§ **EXERCISE DATA**

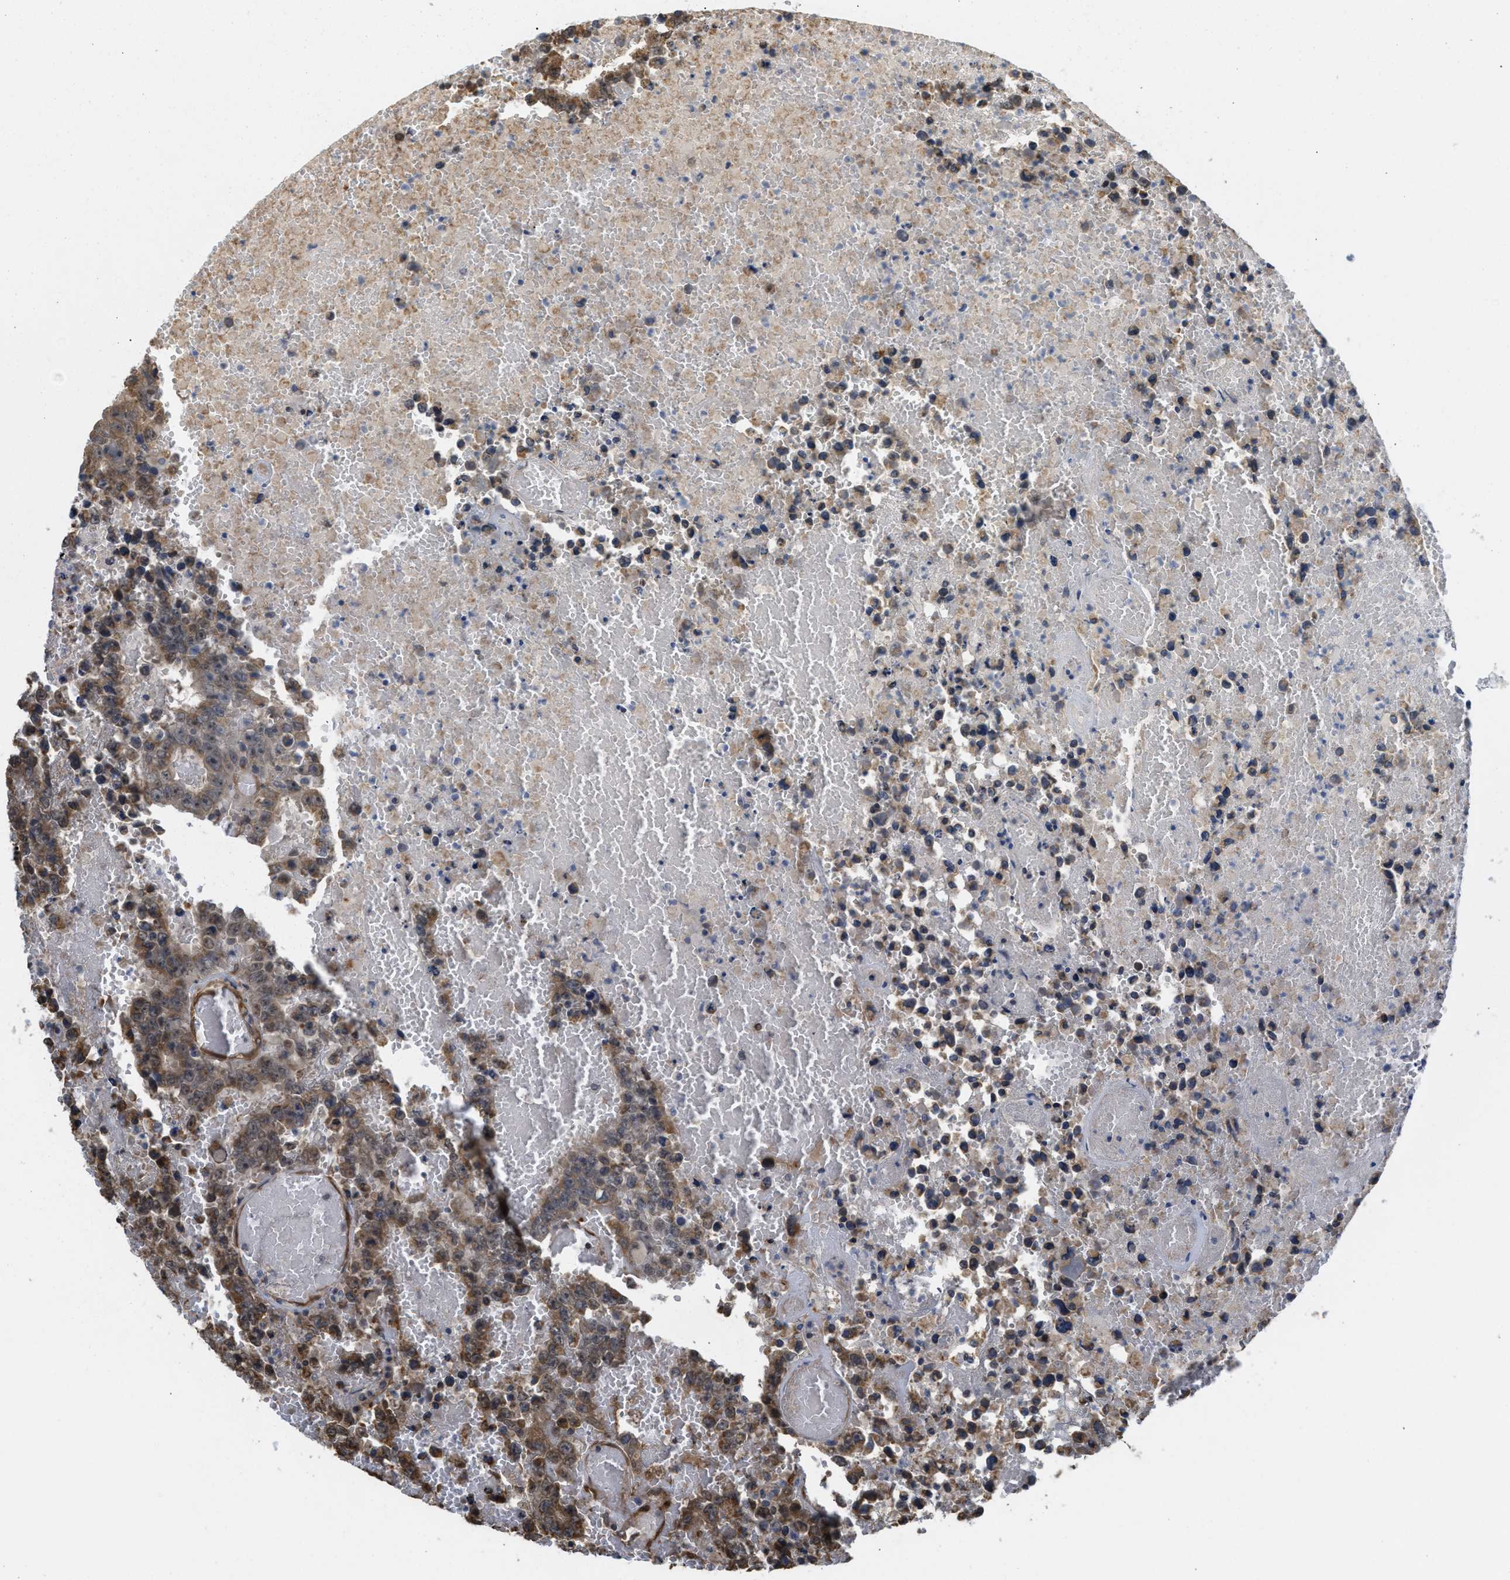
{"staining": {"intensity": "weak", "quantity": ">75%", "location": "cytoplasmic/membranous"}, "tissue": "testis cancer", "cell_type": "Tumor cells", "image_type": "cancer", "snomed": [{"axis": "morphology", "description": "Carcinoma, Embryonal, NOS"}, {"axis": "topography", "description": "Testis"}], "caption": "Human testis embryonal carcinoma stained with a brown dye shows weak cytoplasmic/membranous positive positivity in about >75% of tumor cells.", "gene": "BAG3", "patient": {"sex": "male", "age": 25}}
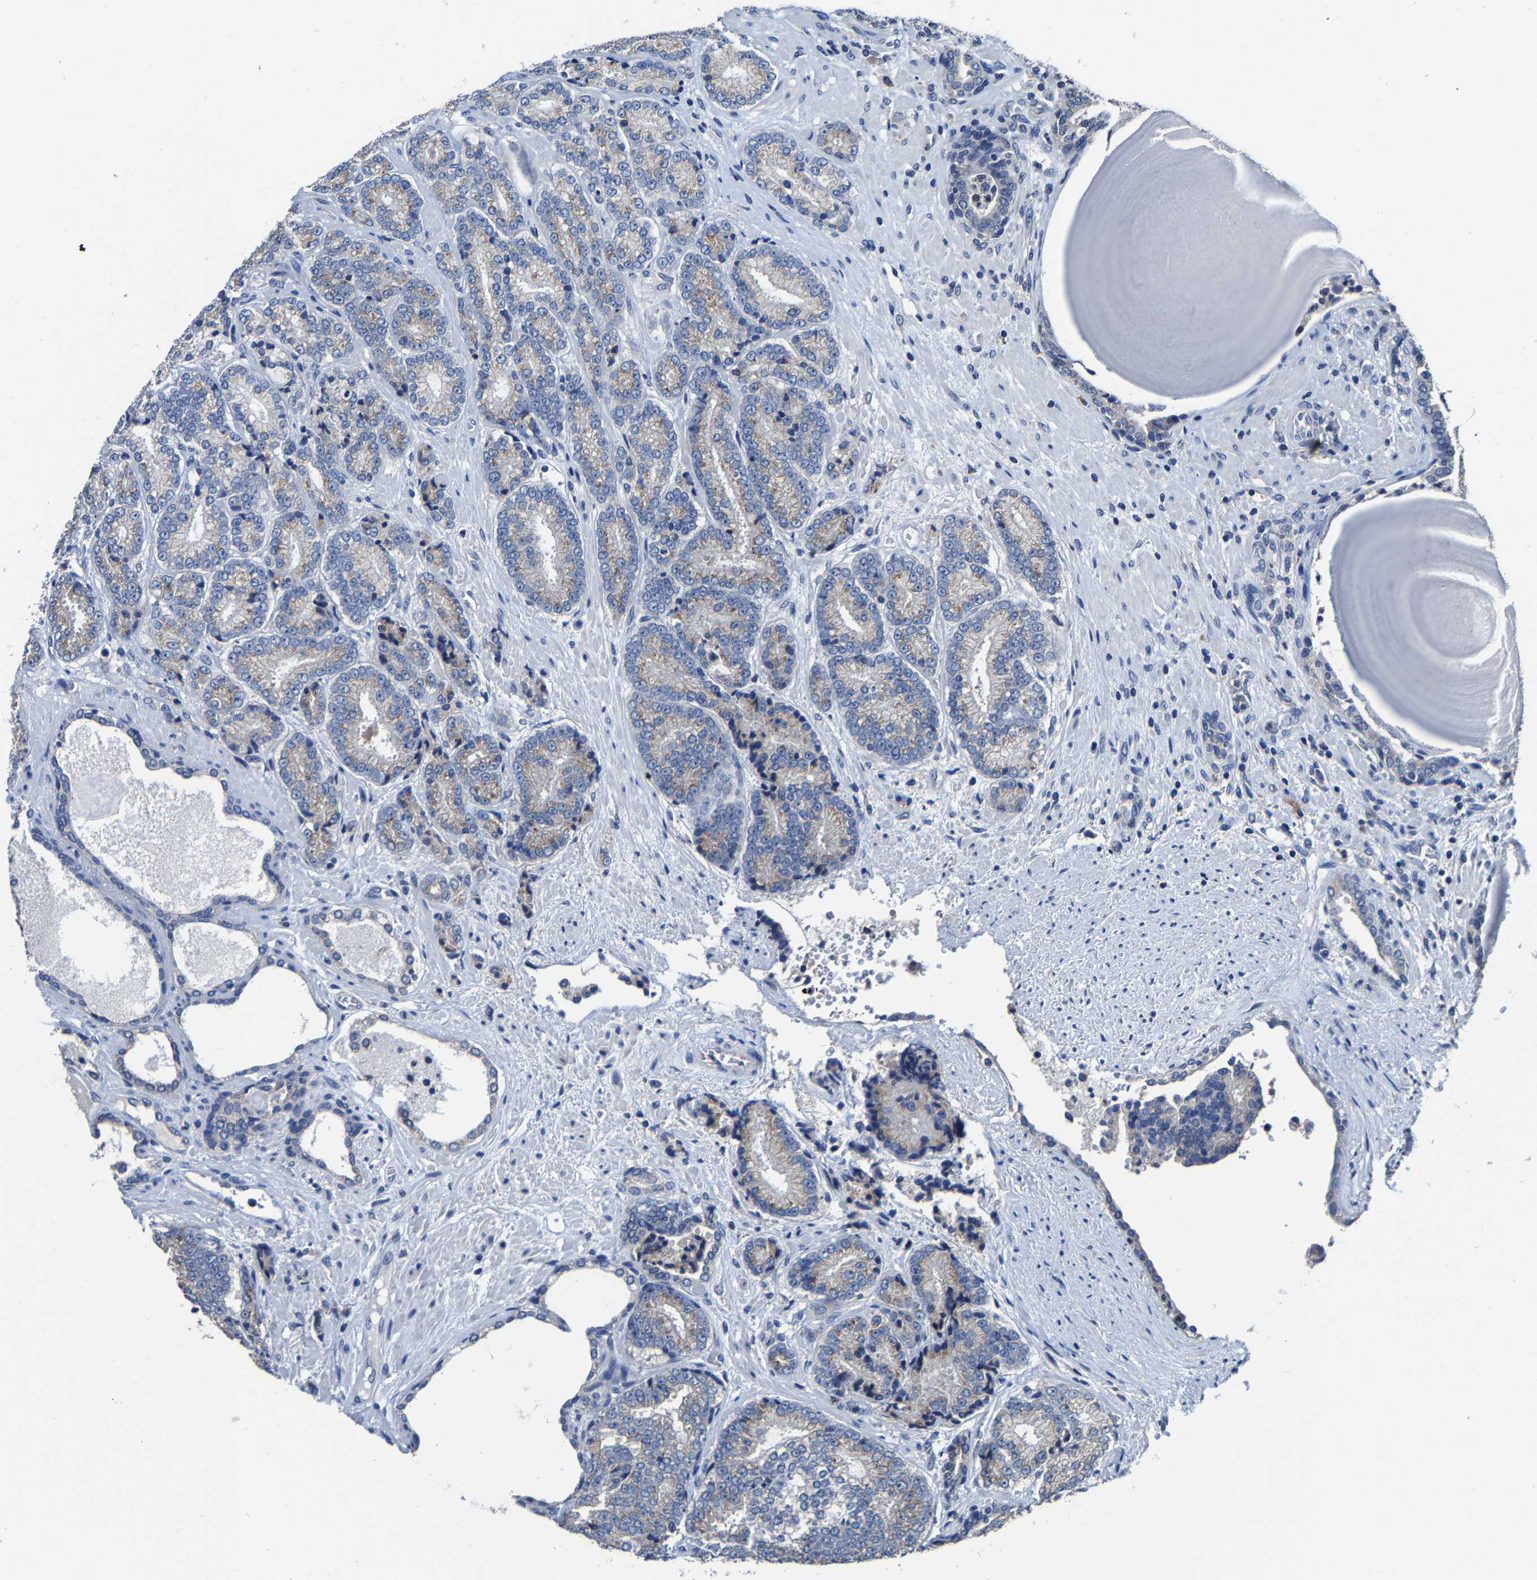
{"staining": {"intensity": "weak", "quantity": "25%-75%", "location": "cytoplasmic/membranous"}, "tissue": "prostate cancer", "cell_type": "Tumor cells", "image_type": "cancer", "snomed": [{"axis": "morphology", "description": "Adenocarcinoma, High grade"}, {"axis": "topography", "description": "Prostate"}], "caption": "Protein staining reveals weak cytoplasmic/membranous positivity in approximately 25%-75% of tumor cells in adenocarcinoma (high-grade) (prostate).", "gene": "EBAG9", "patient": {"sex": "male", "age": 61}}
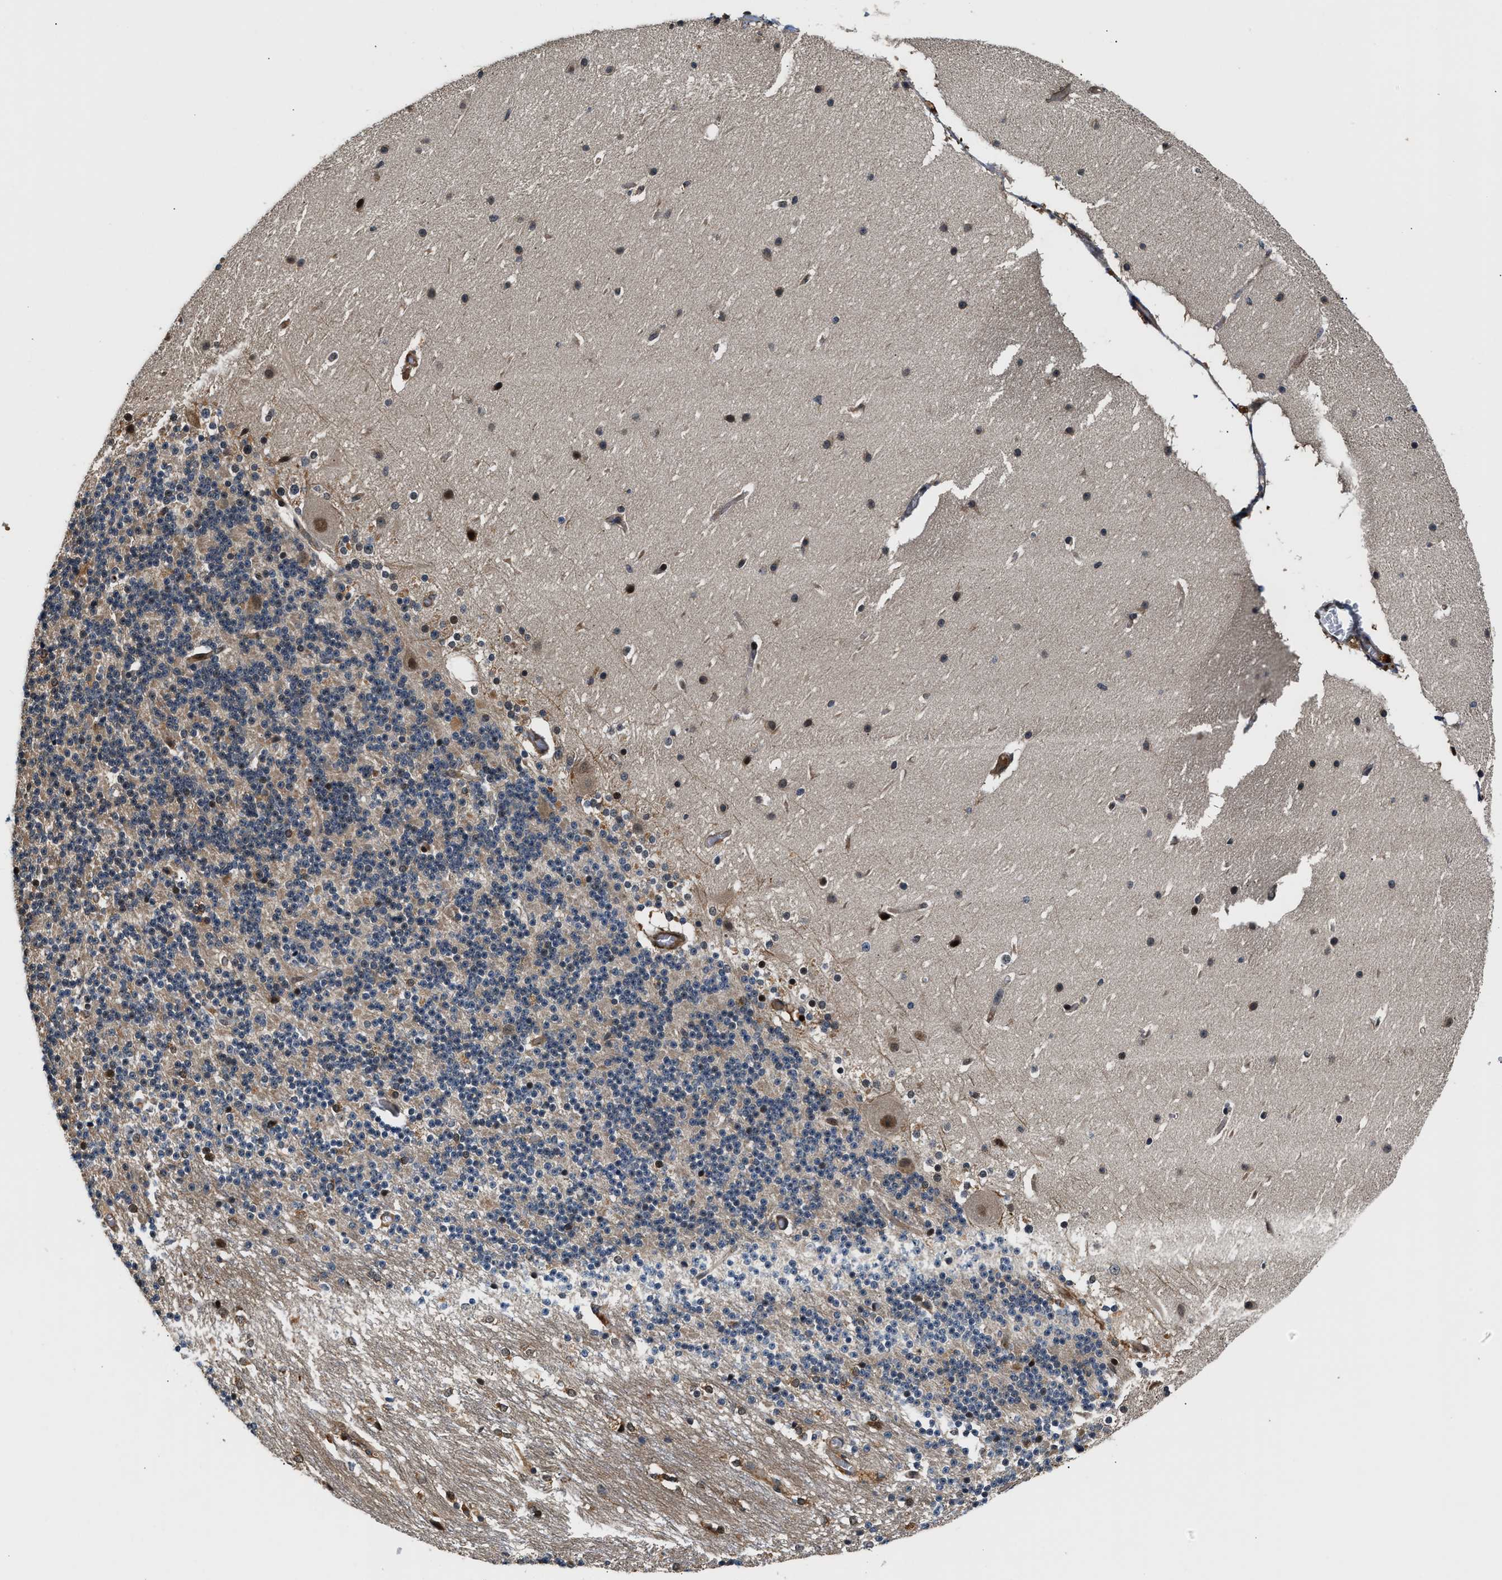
{"staining": {"intensity": "weak", "quantity": "<25%", "location": "nuclear"}, "tissue": "cerebellum", "cell_type": "Cells in granular layer", "image_type": "normal", "snomed": [{"axis": "morphology", "description": "Normal tissue, NOS"}, {"axis": "topography", "description": "Cerebellum"}], "caption": "Cerebellum was stained to show a protein in brown. There is no significant staining in cells in granular layer. (DAB (3,3'-diaminobenzidine) immunohistochemistry (IHC) visualized using brightfield microscopy, high magnification).", "gene": "TUT7", "patient": {"sex": "female", "age": 19}}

§ **WORK REQUEST**
Set down the material exactly as given, but print none of the pictures.

§ **RESPONSE TO THIS EXERCISE**
{"staining": {"intensity": "weak", "quantity": ">75%", "location": "cytoplasmic/membranous"}, "tissue": "testis cancer", "cell_type": "Tumor cells", "image_type": "cancer", "snomed": [{"axis": "morphology", "description": "Carcinoma, Embryonal, NOS"}, {"axis": "topography", "description": "Testis"}], "caption": "Human testis embryonal carcinoma stained with a brown dye shows weak cytoplasmic/membranous positive positivity in about >75% of tumor cells.", "gene": "BAG3", "patient": {"sex": "male", "age": 25}}
{"staining": {"intensity": "weak", "quantity": "25%-75%", "location": "cytoplasmic/membranous"}, "tissue": "prostate cancer", "cell_type": "Tumor cells", "image_type": "cancer", "snomed": [{"axis": "morphology", "description": "Adenocarcinoma, High grade"}, {"axis": "topography", "description": "Prostate"}], "caption": "Protein staining reveals weak cytoplasmic/membranous positivity in approximately 25%-75% of tumor cells in adenocarcinoma (high-grade) (prostate).", "gene": "EBAG9", "patient": {"sex": "male", "age": 61}}
{"staining": {"intensity": "weak", "quantity": "<25%", "location": "nuclear"}, "tissue": "cerebellum", "cell_type": "Cells in granular layer", "image_type": "normal", "snomed": [{"axis": "morphology", "description": "Normal tissue, NOS"}, {"axis": "topography", "description": "Cerebellum"}], "caption": "Cerebellum was stained to show a protein in brown. There is no significant staining in cells in granular layer. (DAB (3,3'-diaminobenzidine) immunohistochemistry (IHC) visualized using brightfield microscopy, high magnification).", "gene": "TUT7", "patient": {"sex": "female", "age": 19}}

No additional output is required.